Line filter on the word "Villa": copy each matching line from the entries.

*Records from a data collection:*
+++

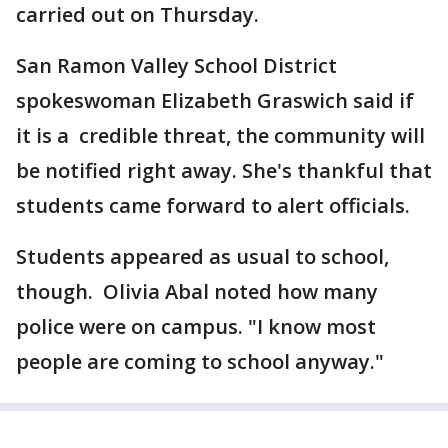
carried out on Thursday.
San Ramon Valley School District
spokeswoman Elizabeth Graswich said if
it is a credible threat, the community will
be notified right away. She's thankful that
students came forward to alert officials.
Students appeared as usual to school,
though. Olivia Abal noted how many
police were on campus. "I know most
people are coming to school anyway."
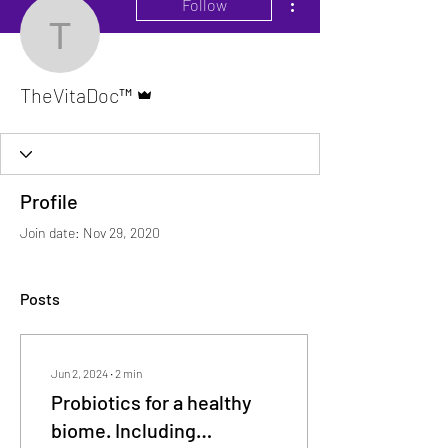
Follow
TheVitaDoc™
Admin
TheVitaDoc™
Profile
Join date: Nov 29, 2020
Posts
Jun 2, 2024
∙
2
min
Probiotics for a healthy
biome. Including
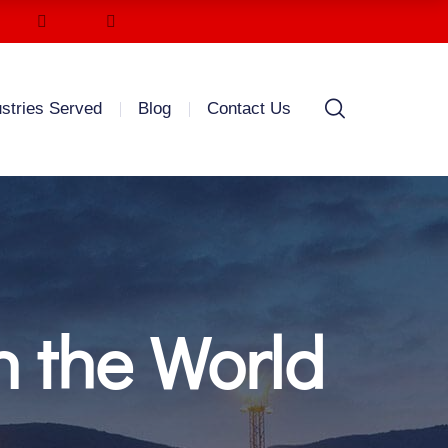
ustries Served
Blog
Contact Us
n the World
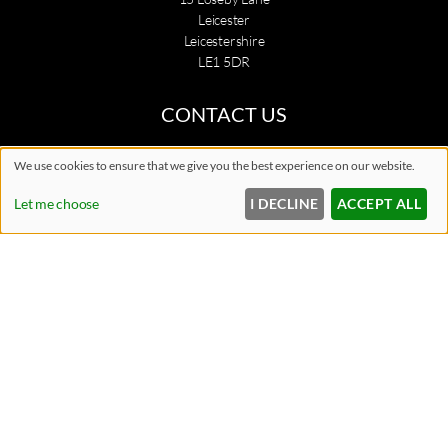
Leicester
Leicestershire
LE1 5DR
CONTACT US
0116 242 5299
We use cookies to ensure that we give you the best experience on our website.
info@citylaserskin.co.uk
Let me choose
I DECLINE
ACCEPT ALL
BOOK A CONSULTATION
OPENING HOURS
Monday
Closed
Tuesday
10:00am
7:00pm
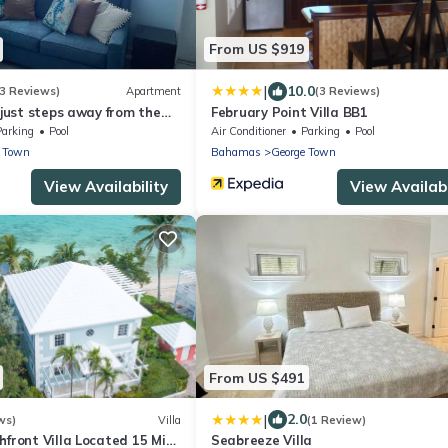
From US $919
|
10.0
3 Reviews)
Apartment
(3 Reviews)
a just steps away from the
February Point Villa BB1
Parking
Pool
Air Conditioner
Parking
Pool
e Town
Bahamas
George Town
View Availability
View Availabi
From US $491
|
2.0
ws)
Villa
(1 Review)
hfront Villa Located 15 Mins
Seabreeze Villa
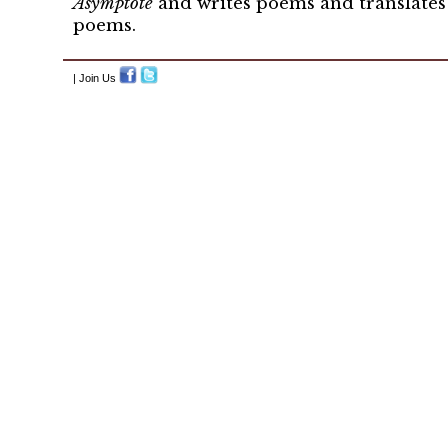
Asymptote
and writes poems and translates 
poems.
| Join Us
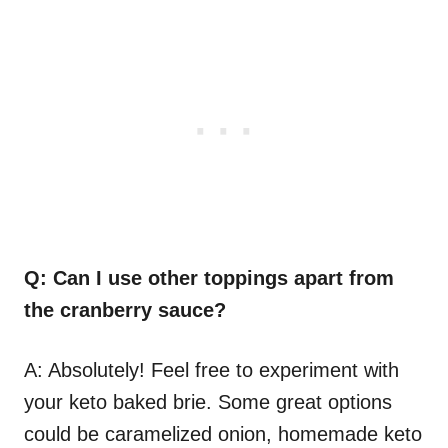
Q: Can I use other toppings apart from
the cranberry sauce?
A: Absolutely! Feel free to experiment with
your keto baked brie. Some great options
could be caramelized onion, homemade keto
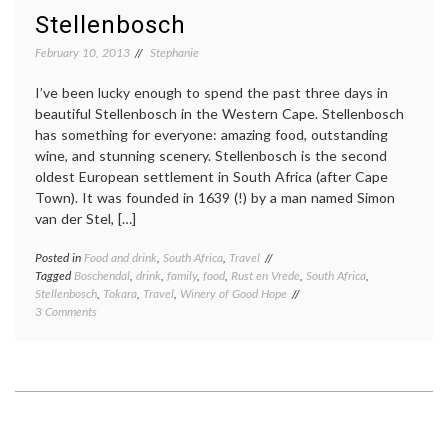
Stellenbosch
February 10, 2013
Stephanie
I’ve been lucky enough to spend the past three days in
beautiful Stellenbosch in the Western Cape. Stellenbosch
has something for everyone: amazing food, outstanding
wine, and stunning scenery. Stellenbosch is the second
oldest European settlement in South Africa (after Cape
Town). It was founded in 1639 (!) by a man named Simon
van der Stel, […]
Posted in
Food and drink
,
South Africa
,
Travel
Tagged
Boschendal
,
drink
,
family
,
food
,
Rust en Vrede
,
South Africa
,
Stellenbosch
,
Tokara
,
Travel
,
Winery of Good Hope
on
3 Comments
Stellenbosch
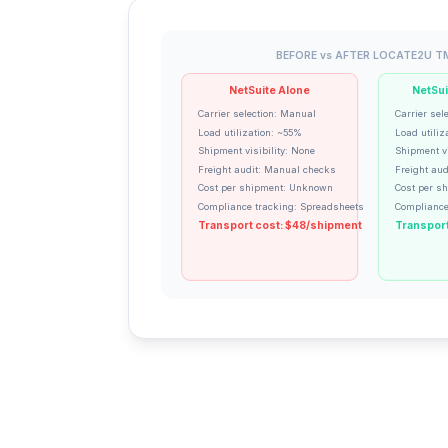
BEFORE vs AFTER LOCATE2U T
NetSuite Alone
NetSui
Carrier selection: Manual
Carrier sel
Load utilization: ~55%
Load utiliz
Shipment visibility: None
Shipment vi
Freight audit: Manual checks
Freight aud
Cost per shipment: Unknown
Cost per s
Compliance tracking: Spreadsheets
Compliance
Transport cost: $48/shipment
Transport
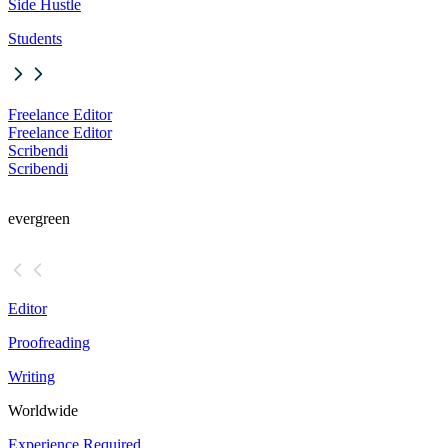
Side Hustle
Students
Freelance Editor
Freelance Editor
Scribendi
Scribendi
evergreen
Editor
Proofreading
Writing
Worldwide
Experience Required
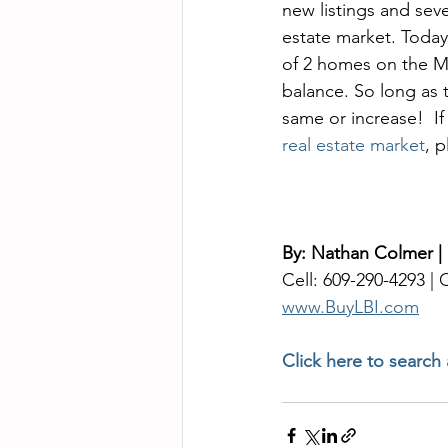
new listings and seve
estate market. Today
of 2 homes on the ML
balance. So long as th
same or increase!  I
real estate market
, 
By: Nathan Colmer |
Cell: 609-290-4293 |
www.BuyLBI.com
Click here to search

+++

*RESPONSE BOX:*
February Point Villa BB1
Villa
hfront Villa Located 15 Mins
Seabreeze Villa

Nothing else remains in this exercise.